Carbon budget:
John Hunwick writes: Re. “Commission’s call for carbon budget beyond political belief” (yesterday, item 4). At last, a succinct summary of the science, the political dilemma and the moral position of dealing with carbon emissions. There is nothing in this summary that is news to anyone seriously following the climate change challenge.
We can either go through a period of upheavals, having experienced an unprecedented standard of living greater than any other humans on earth, or we can continue “business as usual” and leave a planet so bereft of biodiversity that whoever remains will be “imprisoned” for life wondering about what might have been.
At some point, soon, we will have to pay the high cost of living that has been our lot. We can turn things around for the better, the question is — do we really want to? At present our so-called leaders show no indication that they are prepared to forgo short term popularity for a commitment to everyone’s future well-being.

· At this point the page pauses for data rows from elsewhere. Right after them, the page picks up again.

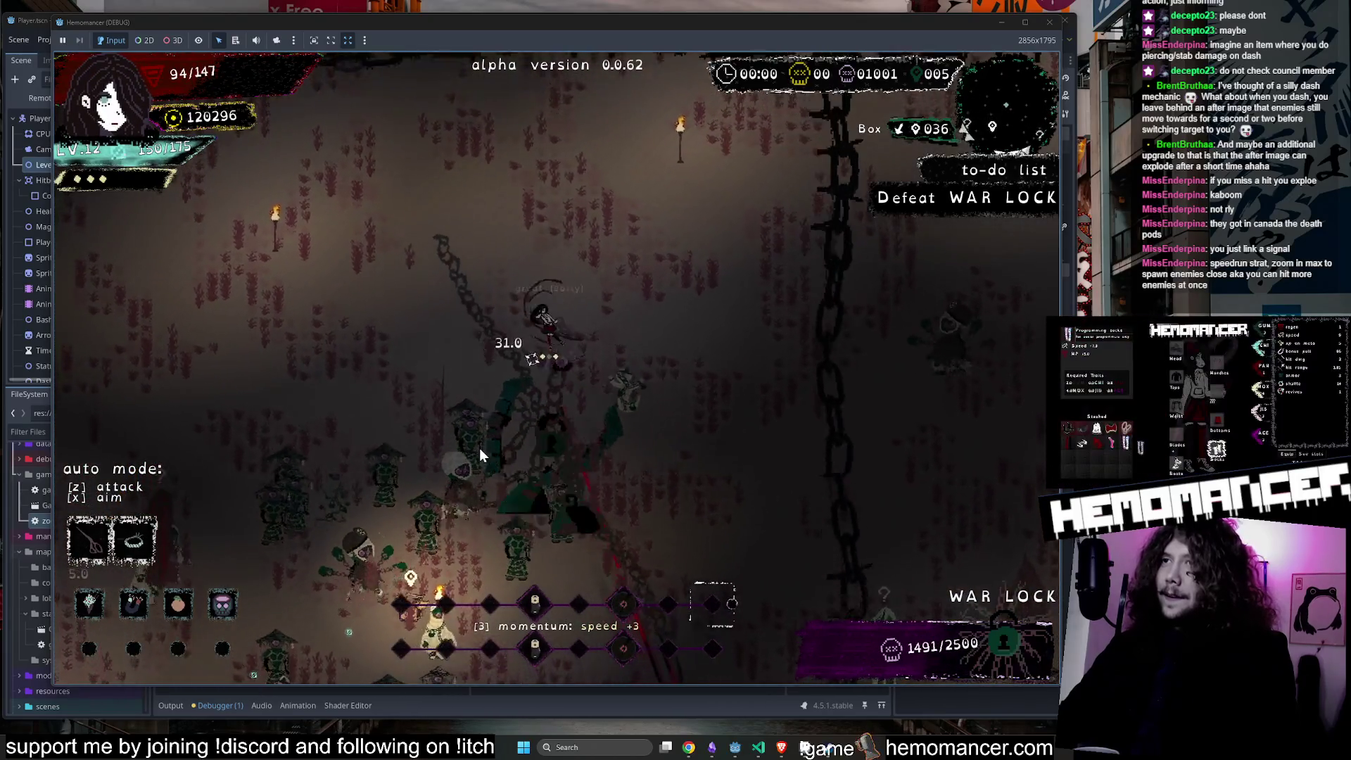
{"action": "key", "text": "w"}
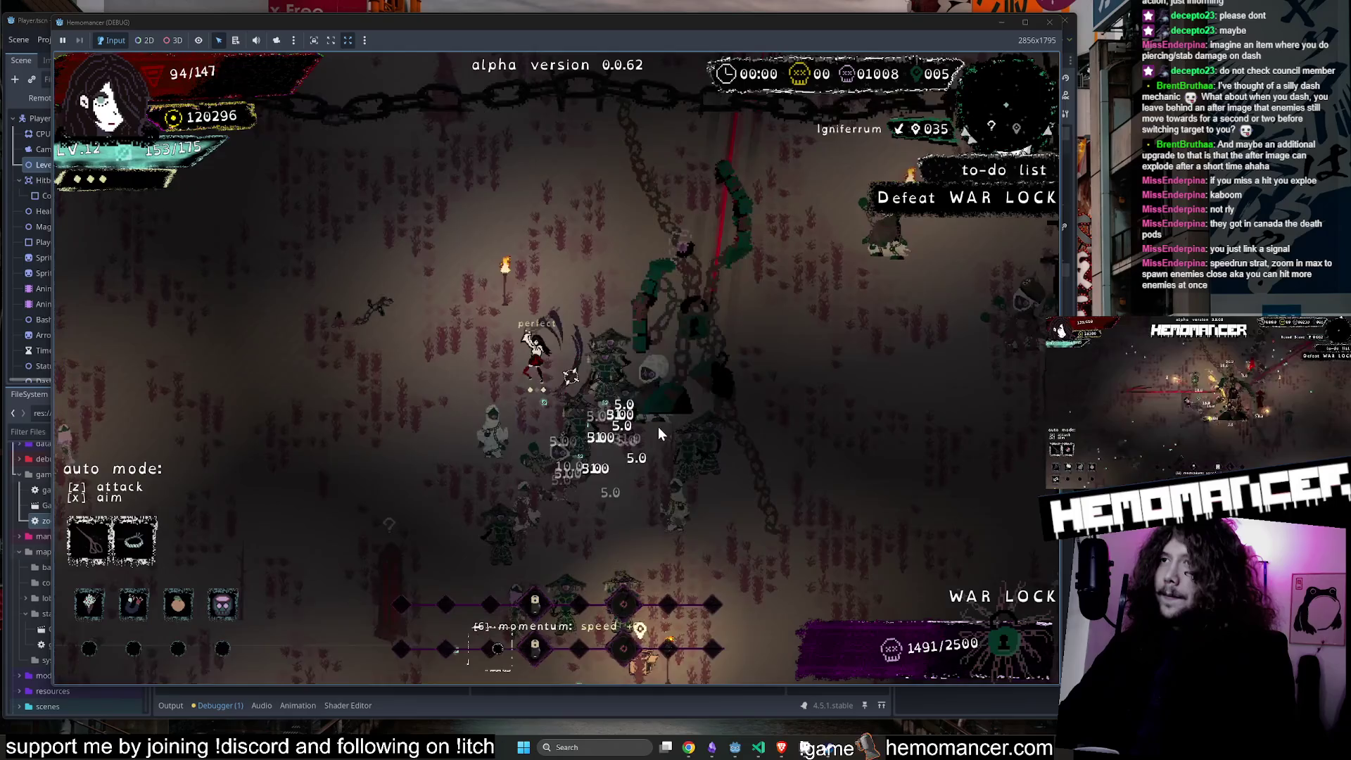
{"action": "key", "text": "a"}
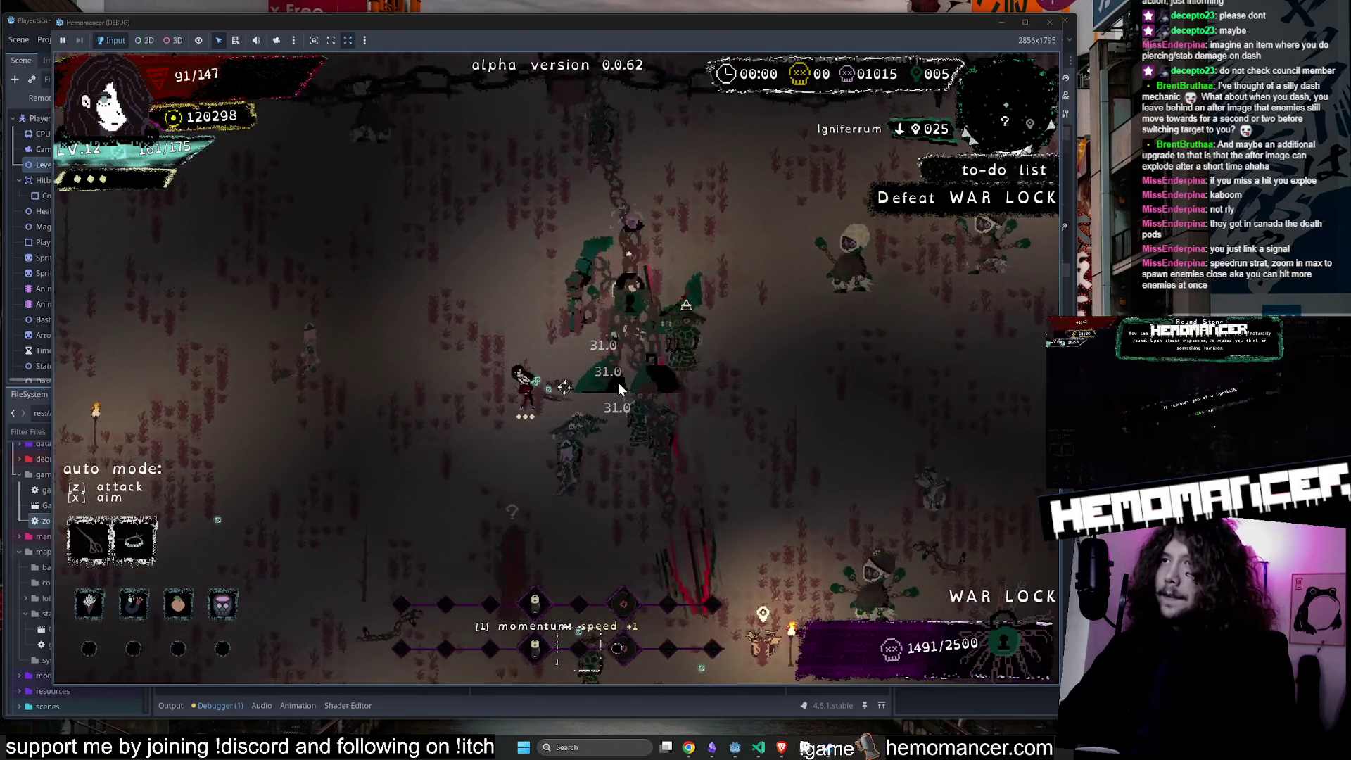
{"action": "key", "text": "a"}
{"action": "key", "text": "s"}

Will the passengers on the Titanic sing and dance their way to oblivion or will there be an uprising that sweeps aside a non-functioning democracy for a system that at least recognizes that humans and the environment are inseparably intertwined — that the fight against nature producers only losers.
Pakistan:
Niall Clugston writes: Re. “My enemy’s enemy is my friend: fragile US-Pakistani relations“(yesterday, item 10). Damien Kingsbury’s argument seems to be an upside-down pyramid balancing on the unproven premise that the Pakistani government knew Osama bin Laden was hiding on their territory.
As he constructs the edifice, the conclusions become more outlandish: “Pakistan needs to retain a strong alliance with Afghanistan, no matter who is in power, more than it needs the US”.
So Pakistan was prepared to antagonise the world’s sole superpower, pushing it towards an alliance with its arch-enemy India, and give away $7.5 billion in aid, for the sake of an alliance with a poor, war-torn country that hasn’t had a stable government for 30 years?
And how did it foster such an alliance? By giving sanctuary to a volatile Arab terrorist who was allied with an extremist faction who had temporarily held power in Afghanistan!
Maybe Pakistan is run by complete dingbats, but I’d use Ockham’s Razor to cut the premise.
Honest John:
Matthew Brennan writes: Perhaps John Crowe (yesterday, comments) is a little younger than me. A few of us with grey hair and long memories would suggest that the term “Honest John” always carried a tinge of irony. So the term did not become redundant after March 2 1996.